Darrel G. CHRISTOPHERSON and Shirley Christopherson, Relators, v. FEDERAL LAND BANK OF ST. PAUL, Respondent.

No. CO-86-75.

Supreme Court of Minnesota.

June 20, 1986.

*374 Gerard D. Neil, East Grand Forks, for relators.

Arthur A. Dreckhahn, Warren, for respondent.

Considered and decided by the court en banc without oral argument.

COYNE, Justice.

The relators Darrel G. and Shirley Christopherson obtained a writ of certiorari pursuant to Minn.Stat. § 583.10 (1984) to review a district court determination that they were not entitled to a postponement of mortgage foreclosure proceedings. We affirm.

The record is not disputed and indicates that the relators conveyed a first mortgage on their farm property to the respondent Federal Land Bank of St. Paul on January 19, 1981 and a second mortgage on the same property to the Production Credit Association of Grand Forks on April 17, 1984. When Federal commenced mortgage foreclosure proceedings upon the relators' default, the Christophersons sought the protection of the Minnesota Mortgage Moratorium Act to postpone the foreclosure on mortgaged homestead property for up to one year. Minn.Stat. §§ 583.01-.12 (1984). The trial court denied relief relying upon the exclusion contained in Minn.Stat. § 583.03, subd. 2(3) (Supp.1985).
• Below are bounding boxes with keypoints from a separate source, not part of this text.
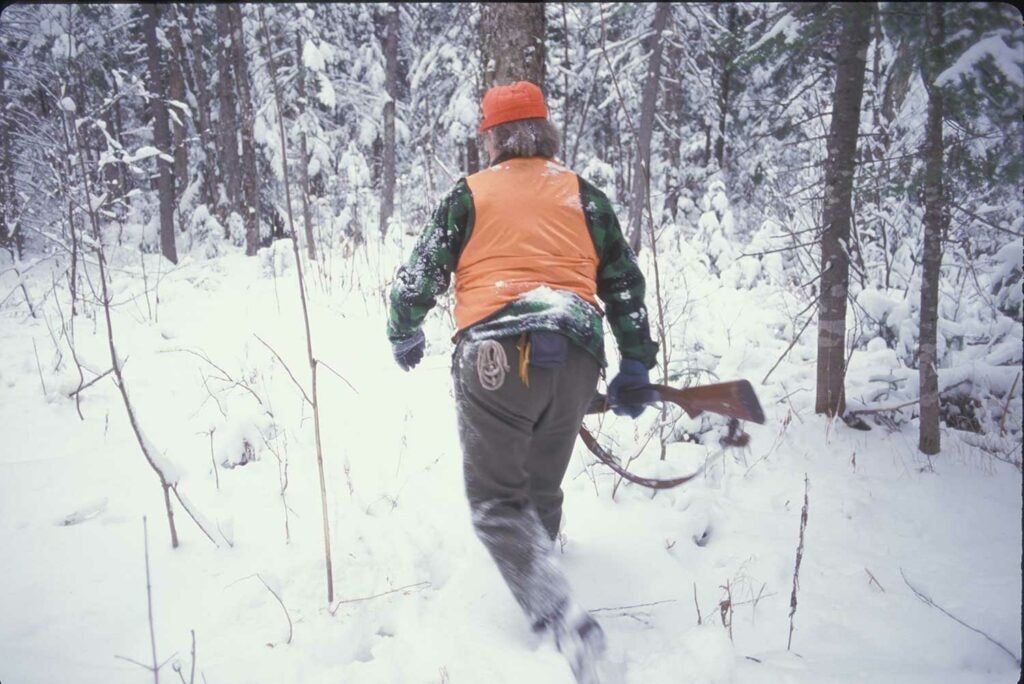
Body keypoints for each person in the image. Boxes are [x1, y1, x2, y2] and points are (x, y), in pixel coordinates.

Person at [387, 80, 659, 682]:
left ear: (492, 139)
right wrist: (635, 363)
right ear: (546, 135)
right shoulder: (584, 195)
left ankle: (559, 614)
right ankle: (544, 571)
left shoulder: (469, 195)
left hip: (493, 356)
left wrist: (404, 329)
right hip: (578, 351)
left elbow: (420, 275)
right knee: (539, 489)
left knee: (496, 500)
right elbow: (623, 285)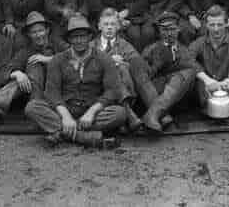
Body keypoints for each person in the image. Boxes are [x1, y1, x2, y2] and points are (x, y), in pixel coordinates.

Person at [25, 16, 126, 148]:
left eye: (83, 36)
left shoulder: (104, 58)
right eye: (75, 37)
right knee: (32, 108)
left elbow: (112, 91)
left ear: (90, 37)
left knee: (119, 113)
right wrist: (66, 117)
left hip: (92, 112)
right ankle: (85, 137)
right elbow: (52, 93)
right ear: (69, 39)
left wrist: (91, 113)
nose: (79, 41)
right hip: (65, 109)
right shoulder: (58, 60)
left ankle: (61, 132)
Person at [129, 11, 196, 133]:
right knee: (135, 63)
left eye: (172, 29)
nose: (169, 33)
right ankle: (161, 116)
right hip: (154, 93)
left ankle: (153, 114)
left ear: (178, 30)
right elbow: (143, 79)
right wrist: (158, 64)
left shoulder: (185, 50)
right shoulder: (150, 49)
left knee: (189, 72)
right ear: (159, 31)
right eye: (164, 30)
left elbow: (188, 76)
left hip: (177, 97)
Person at [187, 5, 229, 112]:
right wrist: (207, 80)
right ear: (206, 25)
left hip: (228, 89)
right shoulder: (200, 42)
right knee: (193, 67)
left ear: (226, 24)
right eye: (212, 25)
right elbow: (187, 58)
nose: (216, 29)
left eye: (219, 24)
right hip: (207, 89)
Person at [92, 8, 143, 131]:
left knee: (120, 67)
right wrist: (108, 61)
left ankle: (124, 113)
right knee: (112, 67)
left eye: (113, 24)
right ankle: (128, 114)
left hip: (126, 89)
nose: (109, 28)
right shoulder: (92, 46)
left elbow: (138, 64)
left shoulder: (124, 45)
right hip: (100, 92)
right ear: (99, 26)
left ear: (118, 27)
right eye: (106, 24)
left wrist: (124, 63)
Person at [10, 11, 62, 106]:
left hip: (58, 89)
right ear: (29, 35)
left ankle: (36, 105)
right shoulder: (27, 50)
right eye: (34, 32)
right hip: (34, 89)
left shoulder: (57, 43)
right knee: (19, 79)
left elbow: (72, 56)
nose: (38, 35)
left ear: (47, 30)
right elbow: (10, 67)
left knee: (35, 62)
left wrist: (48, 59)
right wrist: (17, 73)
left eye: (41, 30)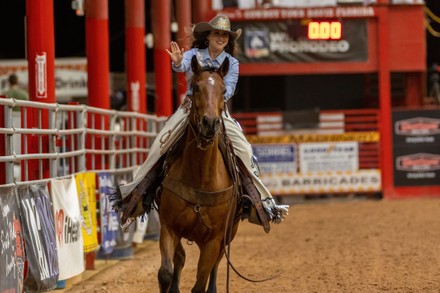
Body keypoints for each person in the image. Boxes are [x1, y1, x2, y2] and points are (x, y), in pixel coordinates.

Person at [116, 14, 288, 230]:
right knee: (160, 145)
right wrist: (178, 62)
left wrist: (212, 100)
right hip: (190, 108)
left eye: (225, 35)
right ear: (208, 36)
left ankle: (260, 202)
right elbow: (182, 65)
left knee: (244, 149)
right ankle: (136, 196)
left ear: (228, 39)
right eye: (217, 33)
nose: (221, 38)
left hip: (217, 109)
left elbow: (230, 88)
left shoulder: (232, 63)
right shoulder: (194, 54)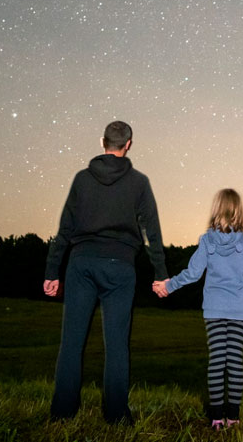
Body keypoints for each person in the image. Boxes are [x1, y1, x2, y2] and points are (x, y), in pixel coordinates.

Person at [42, 120, 169, 424]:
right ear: (129, 144)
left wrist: (52, 270)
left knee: (72, 341)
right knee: (117, 344)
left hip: (81, 264)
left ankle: (62, 414)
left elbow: (65, 228)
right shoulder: (139, 182)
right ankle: (116, 416)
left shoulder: (82, 180)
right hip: (120, 267)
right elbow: (150, 231)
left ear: (103, 142)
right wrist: (160, 272)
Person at [153, 189, 243, 430]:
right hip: (239, 312)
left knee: (216, 361)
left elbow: (192, 273)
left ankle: (216, 418)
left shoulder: (207, 240)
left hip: (213, 310)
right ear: (238, 212)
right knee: (234, 362)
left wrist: (169, 286)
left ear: (215, 210)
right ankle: (233, 416)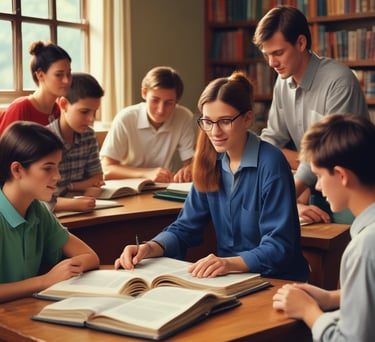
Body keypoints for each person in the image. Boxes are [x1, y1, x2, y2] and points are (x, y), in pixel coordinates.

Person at [114, 71, 309, 282]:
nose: (215, 132)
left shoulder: (271, 162)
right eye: (208, 121)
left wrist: (227, 263)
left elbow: (279, 246)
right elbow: (185, 227)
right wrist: (150, 247)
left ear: (247, 119)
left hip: (277, 280)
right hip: (230, 280)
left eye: (225, 121)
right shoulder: (209, 162)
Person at [253, 5, 369, 224]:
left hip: (351, 188)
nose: (272, 63)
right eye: (267, 55)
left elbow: (329, 149)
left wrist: (281, 200)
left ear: (301, 43)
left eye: (278, 53)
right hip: (315, 184)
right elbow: (273, 137)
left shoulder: (339, 81)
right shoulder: (282, 80)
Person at [272, 114, 375, 341]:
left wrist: (308, 311)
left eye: (319, 176)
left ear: (341, 175)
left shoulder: (363, 249)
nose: (317, 186)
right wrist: (331, 298)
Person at [0, 121, 100, 303]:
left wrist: (66, 269)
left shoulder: (37, 210)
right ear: (17, 170)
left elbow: (90, 257)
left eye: (57, 166)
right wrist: (45, 281)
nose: (58, 176)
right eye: (48, 168)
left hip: (20, 313)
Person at [100, 66, 196, 183]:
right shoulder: (126, 118)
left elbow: (192, 163)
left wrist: (188, 170)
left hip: (163, 187)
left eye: (169, 103)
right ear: (144, 93)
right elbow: (106, 168)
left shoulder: (184, 116)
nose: (161, 110)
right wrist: (146, 174)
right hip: (128, 188)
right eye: (155, 100)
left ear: (177, 101)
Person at [46, 72, 105, 213]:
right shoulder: (44, 140)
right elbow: (37, 199)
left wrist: (70, 187)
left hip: (81, 210)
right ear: (63, 104)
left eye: (94, 112)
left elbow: (97, 178)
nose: (91, 119)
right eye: (84, 112)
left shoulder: (88, 136)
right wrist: (75, 202)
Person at [0, 41, 72, 136]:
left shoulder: (58, 111)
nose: (66, 80)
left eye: (69, 73)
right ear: (40, 75)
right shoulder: (20, 108)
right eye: (59, 75)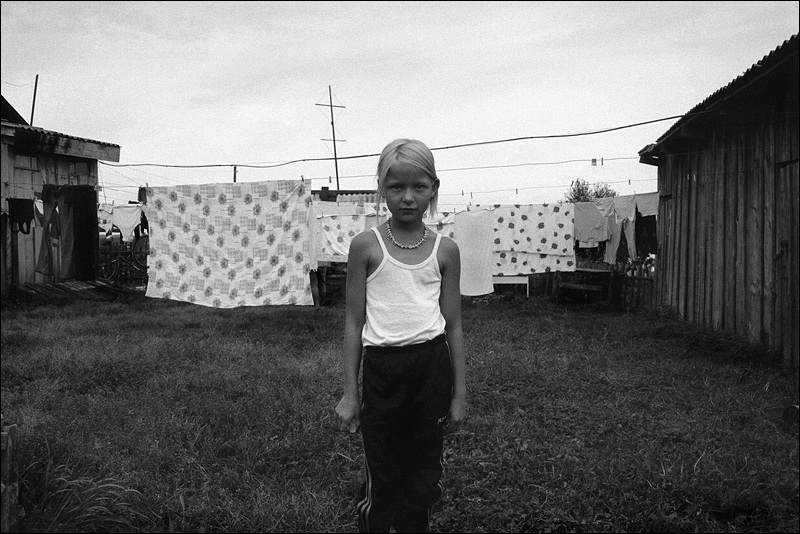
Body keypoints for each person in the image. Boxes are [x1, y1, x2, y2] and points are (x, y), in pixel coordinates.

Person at [335, 138, 467, 533]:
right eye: (396, 188)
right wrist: (349, 392)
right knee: (385, 470)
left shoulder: (446, 250)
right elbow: (352, 323)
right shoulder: (365, 247)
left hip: (431, 370)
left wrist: (459, 394)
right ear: (381, 189)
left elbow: (455, 324)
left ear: (434, 189)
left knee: (424, 471)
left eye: (419, 188)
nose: (408, 198)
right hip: (383, 373)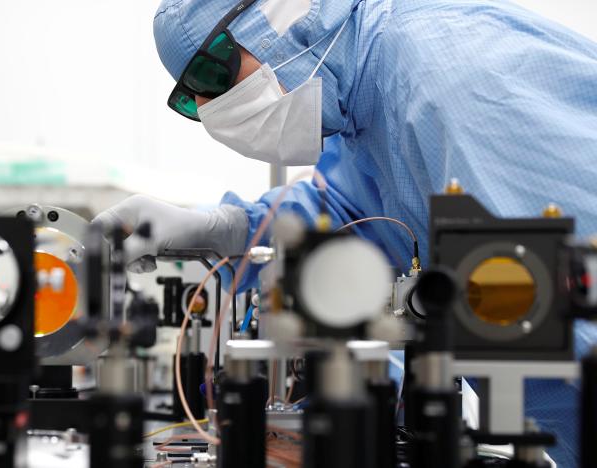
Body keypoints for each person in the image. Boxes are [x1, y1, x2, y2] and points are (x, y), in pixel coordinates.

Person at [93, 0, 597, 464]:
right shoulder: (365, 100)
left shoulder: (449, 79)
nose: (211, 109)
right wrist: (228, 226)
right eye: (192, 99)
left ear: (280, 16)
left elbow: (560, 296)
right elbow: (351, 212)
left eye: (212, 75)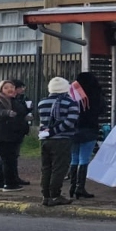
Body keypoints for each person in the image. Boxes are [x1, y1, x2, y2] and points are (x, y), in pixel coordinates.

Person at [37, 77, 80, 206]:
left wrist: (48, 133)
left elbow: (42, 122)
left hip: (45, 140)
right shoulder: (71, 103)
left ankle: (46, 196)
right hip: (62, 140)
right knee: (59, 168)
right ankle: (55, 195)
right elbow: (70, 121)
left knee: (46, 168)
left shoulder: (42, 103)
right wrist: (55, 131)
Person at [68, 72, 104, 199]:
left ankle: (72, 187)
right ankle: (80, 187)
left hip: (73, 129)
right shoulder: (95, 93)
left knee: (74, 158)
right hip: (89, 129)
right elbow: (101, 109)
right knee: (84, 159)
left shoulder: (72, 93)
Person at [0, 80, 28, 192]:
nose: (10, 89)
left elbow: (22, 112)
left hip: (12, 135)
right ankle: (10, 184)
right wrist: (7, 113)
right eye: (6, 88)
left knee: (5, 159)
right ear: (1, 90)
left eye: (11, 87)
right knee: (8, 160)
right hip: (2, 136)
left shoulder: (14, 100)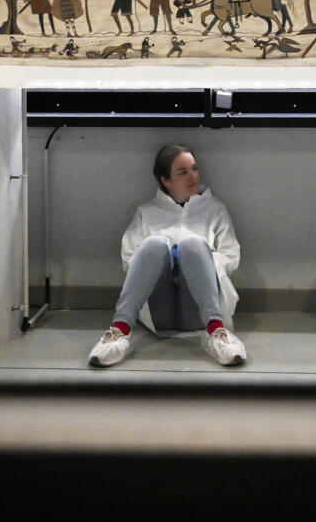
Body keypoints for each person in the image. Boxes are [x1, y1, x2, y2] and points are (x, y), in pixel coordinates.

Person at [88, 144, 246, 368]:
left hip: (200, 310)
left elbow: (231, 256)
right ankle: (119, 331)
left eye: (194, 168)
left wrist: (196, 262)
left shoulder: (215, 209)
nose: (193, 176)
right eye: (183, 172)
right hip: (159, 311)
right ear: (165, 180)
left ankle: (217, 332)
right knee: (153, 244)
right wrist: (167, 263)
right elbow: (129, 258)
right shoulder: (147, 212)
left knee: (192, 244)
That clause states that sections 583.01-.12 (the moratorium provisions) are inapplicable to "mortgages, judgments, or contracts for deed, regardless of when made, if a second or subsequent mortgage is made against the property after May 24, 1983." Id.

The only issue presented is whether, as the relators argue, section 583.03, subdivision 2 is ambiguous, thereby requiring judicial construction in favor of the relators to accomplish the remedial purpose of the Mortgage Moratorium Act.

Our examination of the exclusionary language of the statute leads to the conclusion that it is, as the trial court held, clear and unambiguous. By excluding from remedial protection certain categories of debt arising after May 24, 1983, the legislature expressed its intention to alleviate financial difficulties resulting from then-existing encumbrances against property, not those incurred after the promulgation of this temporary and emergency legislation. In fact, the refinancing of the property in the forms designated in section 583.03, subdivision 2 has the effect of eliminating any protection afforded property subject to preexisting encumbrances.

While the relators offer a different construction of the exclusionary language aimed, they argue, at accomplishing a more practical result which would remedy the plight of a greater number of affected individuals, this court may consider extrinsic aids to determine legislative intent only if an ambiguity exists. Feick v. State Farm Mutual Automobile Insurance Co., 307 N.W.2d 772, 775 (Minn.1981). Here, the language of the statute is precise and unambiguous and we must give the effect to the statute as written. Minn.Stat. § 645.16 (1984); Graber v. Peter Lametti Construction Co., 293 Minn. 24, 29, 197 N.W.2d 443, 447 (1972).